**TASK 1**.
In the passage on TRIGA-Trap's gas-jet transport and ion source, what metal is the ionizer cylinder made of?
**TASK 2**.
Extend the passage on TRIGA-Trap's gas-jet transport and surface ion source, starting right after its last sentence.

**SOURCE EXTRACT**.
Gas-jet transport of the fission products
TRIGA-Trap uses an aerosol loaded gas-jet system for fission product transport, see Fig. 2. The fission products are collimated in an aerodynamical lens, ionized in a high-temperature surface ion source, accelerated, mass separated by a 90 deg. dipole magnet, cooled and bunched in a gas-filled radio-frequency quadrupole structure, decelerated in a pulsed drift-tube and transported towards the Penning-trap mass spectrometer [2].

High temperature surface ion source
Currently a high temperature surface ion source [2] is available which in connection with a gas jet transport system enables access to certain fission products. For this purpose a 30 kV HV platform has been installed. The cathode is a tantalum ionizer cylinder heated indirectly by electron bombardment from two hot filaments.
The ionizer can be heated rapidly to any temperature up to 2500 °C. The chosen temperature can be kept constant with only minor fluctuations in the range of 4 °C in 24 h. The components of the ion source are long-term stable, thus it can be operated without maintenance for two or more weeks.

**DATA EXTRACT**.
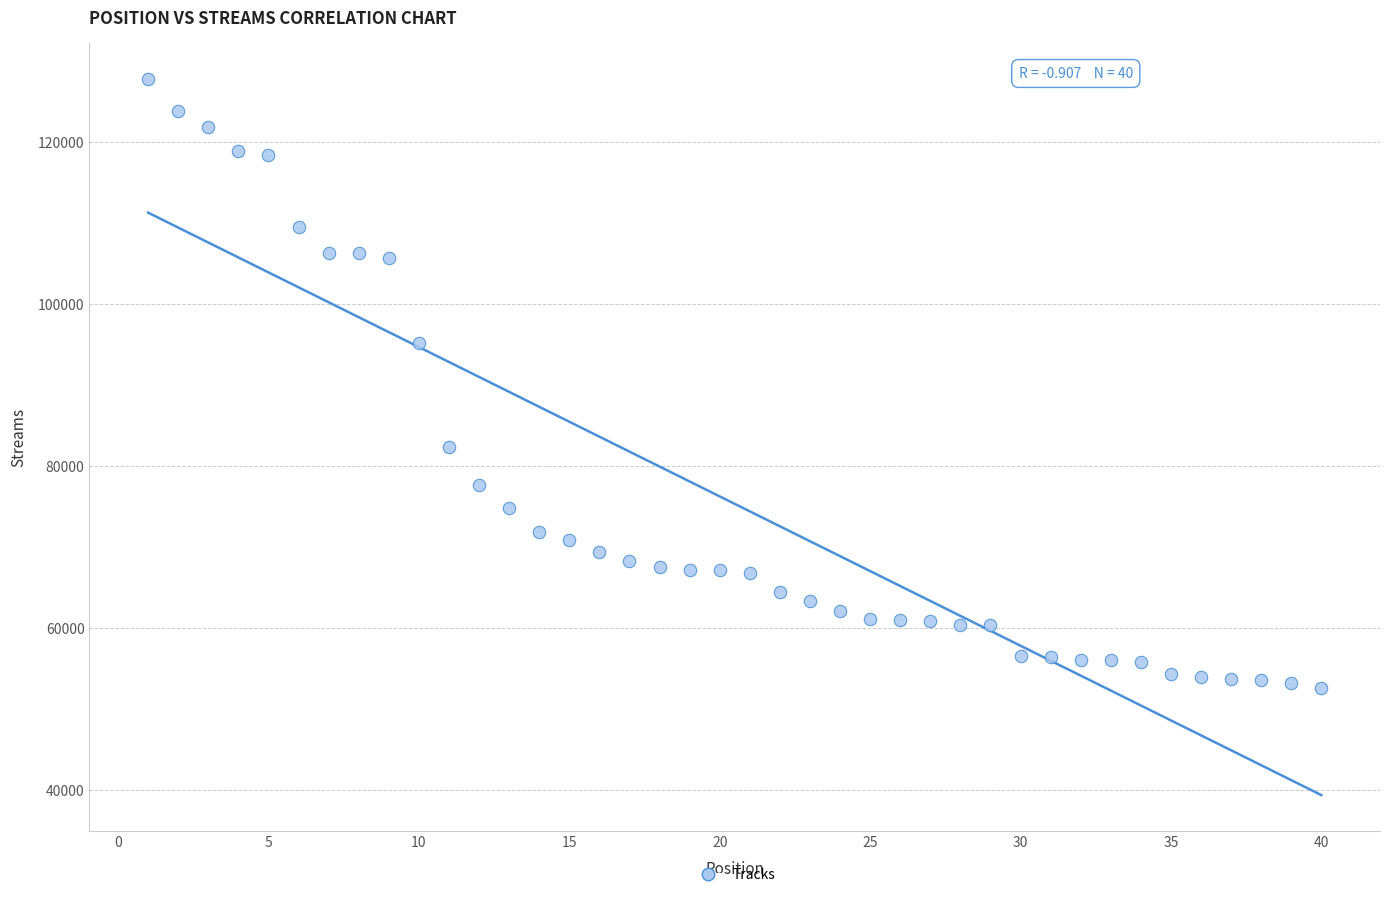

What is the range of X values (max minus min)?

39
==
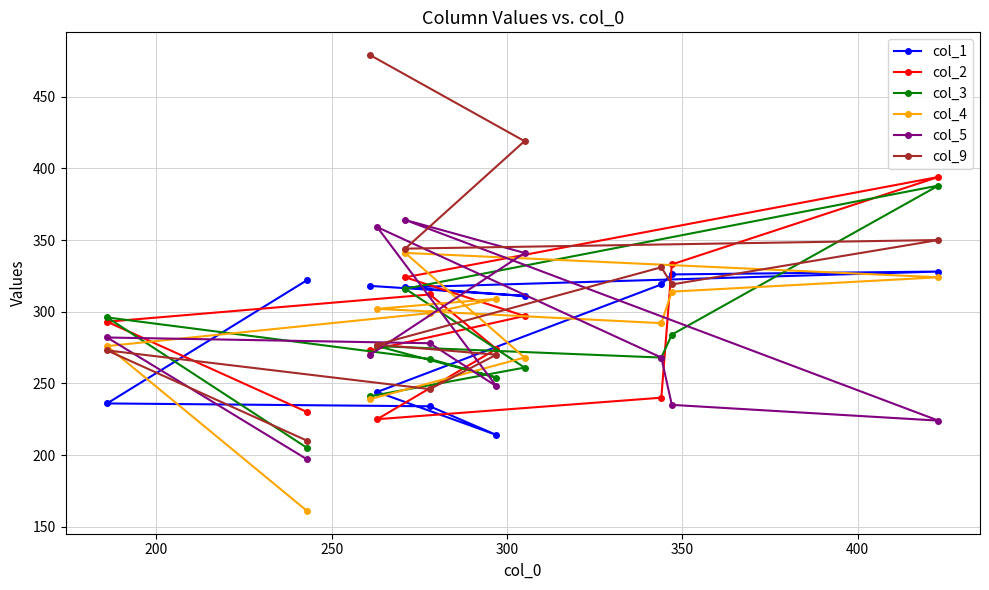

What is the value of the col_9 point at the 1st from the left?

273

**EXERCISE RESULT 1**.
Tantalum.

**EXERCISE RESULT 2**.
Mass separator
The mass separator is a 90 deg dipole magnet with a bending radius of 0.5 m and a mass resolution of about 300. The PC controlled DANFYSIK power supply is capable of 250 A current with a stability of 10 ppm, resulting in a B-field intensity of 1.1 T. A stepper motor driven split-pair system is fitted behind the magnet.
Cooler and Buncher
COLETTE (Cooler for Emittance Elimination) is a segmented, radiofrequency quadrupole, which was designed for cooling continuous radioactive beams for injection into the MISTRAL spectrometer at CERN-ISOLDE [4]. The device has been transferred to TRIGA-Trap and it is integrated in the beam-line [5]. COLETTE transforms the continuous 30 keV beam into bunches, and cools the confined ion ensemble by buffer-gas to reduce the phase space volume.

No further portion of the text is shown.